Come April time, although Luciana Berger, Chuka Umunna and the rest were grabbing media headlines, they must have been disappointed more MPs didn't join them, but they made a stand against the fractious nature of politics, especially as there didn't seem to be a way of breaking the Brexit deadlock. With Theresa May extending her withdrawal of the EU and pointless European Parliament elections looming, I applied to be a candidate for Change UK.
I was interviewed in London by Sarah Wollaston and Gavin Shuker, met a few other would be candidates (the identity of some would make your jaw drop). I was really thrilled to be selected to be on the top half of the slate. The other North West candidates and our tight group of supporters were great. We had illuminating and fascinating conversations and ideas, and they all came to the campaign with such a generous spirit and a remarkable can-do attitude. But the whole campaign was tough. Nationally it was a bit of a shambles, and on the ground the going was rough at times. We were spat at, jostled, verbally abused, though for the most part we supported one another and it was good fun. I also got a kicking on social media from the left, which caused me problems at work, and showed what a shabby rabble they are capable of being, but also how personally resilient you have to be.
|Continuity Change, Manchester, Summer 2019|
However, we weren't doing so from a position of strength, which meant we had to effectively join with the LibDems. After Chuka joined them, I sat at home one night and ticked a box to apply to join and waited to see what would happen. A few days later, I got a message from a Conservative acquaintance intimating he knew what I'd done and that it was gossip worthy - was I going to be a local candidate? By the end of the week I was called by the local party who said they'd need to come and have a chat. Long story short, it was less of a negotiation than an interrogation, never once was I asked what I might be able to contribute, and most of the conversation involved going through a dossier of rude things I'd said on this blog and in election leaflets. Basically, they didn't want me.

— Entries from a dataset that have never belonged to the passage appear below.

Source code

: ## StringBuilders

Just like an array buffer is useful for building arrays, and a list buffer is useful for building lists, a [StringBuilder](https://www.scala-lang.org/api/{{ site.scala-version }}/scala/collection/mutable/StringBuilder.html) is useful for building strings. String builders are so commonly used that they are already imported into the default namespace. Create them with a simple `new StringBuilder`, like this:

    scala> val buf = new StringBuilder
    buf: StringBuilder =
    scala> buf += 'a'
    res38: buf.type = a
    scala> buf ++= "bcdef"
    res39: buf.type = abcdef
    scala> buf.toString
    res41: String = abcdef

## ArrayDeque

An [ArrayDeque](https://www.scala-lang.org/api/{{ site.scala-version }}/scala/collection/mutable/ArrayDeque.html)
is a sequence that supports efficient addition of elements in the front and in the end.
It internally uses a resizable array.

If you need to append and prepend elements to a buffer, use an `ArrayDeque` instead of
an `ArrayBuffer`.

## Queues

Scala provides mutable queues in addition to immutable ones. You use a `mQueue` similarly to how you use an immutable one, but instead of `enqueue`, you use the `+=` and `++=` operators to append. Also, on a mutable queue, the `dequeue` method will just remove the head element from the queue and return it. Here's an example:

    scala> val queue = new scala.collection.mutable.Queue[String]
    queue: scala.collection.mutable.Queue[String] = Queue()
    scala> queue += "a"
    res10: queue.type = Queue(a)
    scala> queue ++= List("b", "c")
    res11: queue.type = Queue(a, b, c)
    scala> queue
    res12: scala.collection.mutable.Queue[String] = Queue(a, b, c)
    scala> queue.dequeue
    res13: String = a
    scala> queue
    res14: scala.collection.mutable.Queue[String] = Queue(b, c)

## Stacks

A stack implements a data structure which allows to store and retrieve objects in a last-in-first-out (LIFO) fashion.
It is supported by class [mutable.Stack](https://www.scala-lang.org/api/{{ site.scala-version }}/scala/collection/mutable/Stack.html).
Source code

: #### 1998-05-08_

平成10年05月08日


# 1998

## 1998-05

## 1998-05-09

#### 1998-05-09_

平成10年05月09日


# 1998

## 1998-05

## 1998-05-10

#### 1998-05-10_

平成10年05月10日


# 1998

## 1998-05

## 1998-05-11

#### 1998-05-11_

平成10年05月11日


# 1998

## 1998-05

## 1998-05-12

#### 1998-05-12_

That was a fairly existential moment. Given my job, and my network, I talk to people with interesting ideas about policy development all the time. But my personal conduct, my style, owes more to commentary and journalism than party discipline. I bristle at cynical pavement politics, playing to prejudice, doing the easy thing, rather than the brave thing. Politics should be about leadership and service, not one at the expense of the other. I firmly believe communities that are engaged and passionate have endless possibilities to achieve more. My amazing wife has set up a youth social action group at our church, which proves that. And I really love the energy of a social movement like the People's Powerhouse which builds on my own lifelong passion for a renewed civic politics of a devolved England. But at the same time I also like the bustle of a campaign.
And so it came to December and apart from giving my son Matt lifts to Altrincham to campaign in Labour's key target seat, I sat out the 2019 General Election, just doing some events and media work. I voted Liberal Democrat, despite huge misgivings over their campaign. Appalled as I was by the terrible choice I had - the nation had - my only feeling when the exit poll came out was vindication. I'm aware that can be seen as a terrible indulgence, but it was always going to lead to this. Jeremy Corbyn was never going to win, nor was he going to end homelessness, injustice and poverty in one sweep.
I genuinely don't know what to do now. This piece has been cathartic to write. Yes, it's all about me and what I've done, which is awkward, but hopefully I'm going to have time to write other analytical pieces and move on from this now, because obviously the world doesn't revolve around me. I'm still in touch with a great network of activists in Labour, the LibDems, and most of the ex-Change candidates. And yes, I'm even friendly with a few Conservatives. My job requires me to have a grip on what's going on politically, and my interest in the shifting sands of politics never wanes. But I don't need politics the way some people do. Maybe that's where I need to be, just on the edge. Afterall, there's plenty of material for another book!